→ Written task
Any picture in the records below stays out; return everything else exactly.

→ Records to use
━━━━━━━━━━━━━━━━━━━━

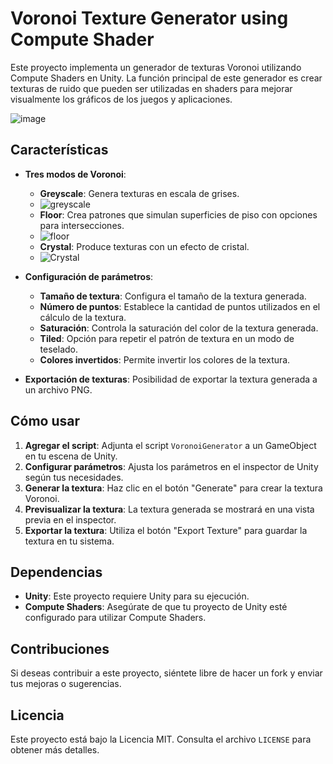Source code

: # Voronoi Texture Generator using Compute Shader

Este proyecto implementa un generador de texturas Voronoi utilizando Compute Shaders en Unity. La función principal de este generador es crear texturas de ruido que pueden ser utilizadas en shaders para mejorar visualmente los gráficos de los juegos y aplicaciones.

![image](https://github.com/user-attachments/assets/4e1dc1c8-8ff0-4155-8bd6-9f714bbdc7ec)

## Características

- **Tres modos de Voronoi**: 
  - **Greyscale**: Genera texturas en escala de grises.
  - ![greyscale](https://github.com/user-attachments/assets/6a68cc20-c160-45a7-9ca8-898e786c0040)
  - **Floor**: Crea patrones que simulan superficies de piso con opciones para intersecciones.
  -  ![floor](https://github.com/user-attachments/assets/95d75369-7f26-408c-849d-4ddfcc30220e)
  - **Crystal**: Produce texturas con un efecto de cristal.
  - ![Crystal](https://github.com/user-attachments/assets/0caa9b64-1e32-48b0-aee2-268f513af0a1)

- **Configuración de parámetros**:
  - **Tamaño de textura**: Configura el tamaño de la textura generada.
  - **Número de puntos**: Establece la cantidad de puntos utilizados en el cálculo de la textura.
  - **Saturación**: Controla la saturación del color de la textura generada.
  - **Tiled**: Opción para repetir el patrón de textura en un modo de teselado.
  - **Colores invertidos**: Permite invertir los colores de la textura.
  
- **Exportación de texturas**: Posibilidad de exportar la textura generada a un archivo PNG.

## Cómo usar

1. **Agregar el script**: Adjunta el script `VoronoiGenerator` a un GameObject en tu escena de Unity.
2. **Configurar parámetros**: Ajusta los parámetros en el inspector de Unity según tus necesidades.
3. **Generar la textura**: Haz clic en el botón "Generate" para crear la textura Voronoi.
4. **Previsualizar la textura**: La textura generada se mostrará en una vista previa en el inspector.
5. **Exportar la textura**: Utiliza el botón "Export Texture" para guardar la textura en tu sistema.

## Dependencias

- **Unity**: Este proyecto requiere Unity para su ejecución.
- **Compute Shaders**: Asegúrate de que tu proyecto de Unity esté configurado para utilizar Compute Shaders.

## Contribuciones

Si deseas contribuir a este proyecto, siéntete libre de hacer un fork y enviar tus mejoras o sugerencias.

## Licencia

Este proyecto está bajo la Licencia MIT. Consulta el archivo `LICENSE` para obtener más detalles.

━━━━━━━━━━━━━━━━━━━━

→ Exercise solution
Source code

: # Voronoi Texture Generator using Compute Shader

Este proyecto implementa un generador de texturas Voronoi utilizando Compute Shaders en Unity. La función principal de este generador es crear texturas de ruido que pueden ser utilizadas en shaders para mejorar visualmente los gráficos de los juegos y aplicaciones.

![image](https://github.com/user-attachments/assets/4e1dc1c8-8ff0-4155-8bd6-9f714bbdc7ec)

## Características

- **Tres modos de Voronoi**: 
  - **Greyscale**: Genera texturas en escala de grises.
  - ![greyscale](https://github.com/user-attachments/assets/6a68cc20-c160-45a7-9ca8-898e786c0040)
  - **Floor**: Crea patrones que simulan superficies de piso con opciones para intersecciones.
  -  ![floor](https://github.com/user-attachments/assets/95d75369-7f26-408c-849d-4ddfcc30220e)
  - **Crystal**: Produce texturas con un efecto de cristal.
  - ![Crystal](https://github.com/user-attachments/assets/0caa9b64-1e32-48b0-aee2-268f513af0a1)

- **Configuración de parámetros**:
  - **Tamaño de textura**: Configura el tamaño de la textura generada.
  - **Número de puntos**: Establece la cantidad de puntos utilizados en el cálculo de la textura.
  - **Saturación**: Controla la saturación del color de la textura generada.
  - **Tiled**: Opción para repetir el patrón de textura en un modo de teselado.
  - **Colores invertidos**: Permite invertir los colores de la textura.
  
- **Exportación de texturas**: Posibilidad de exportar la textura generada a un archivo PNG.

## Cómo usar

1. **Agregar el script**: Adjunta el script `VoronoiGenerator` a un GameObject en tu escena de Unity.
2. **Configurar parámetros**: Ajusta los parámetros en el inspector de Unity según tus necesidades.
3. **Generar la textura**: Haz clic en el botón "Generate" para crear la textura Voronoi.
4. **Previsualizar la textura**: La textura generada se mostrará en una vista previa en el inspector.
5. **Exportar la textura**: Utiliza el botón "Export Texture" para guardar la textura en tu sistema.

## Dependencias

- **Unity**: Este proyecto requiere Unity para su ejecución.
- **Compute Shaders**: Asegúrate de que tu proyecto de Unity esté configurado para utilizar Compute Shaders.

## Contribuciones

Si deseas contribuir a este proyecto, siéntete libre de hacer un fork y enviar tus mejoras o sugerencias.

## Licencia

Este proyecto está bajo la Licencia MIT. Consulta el archivo `LICENSE` para obtener más detalles.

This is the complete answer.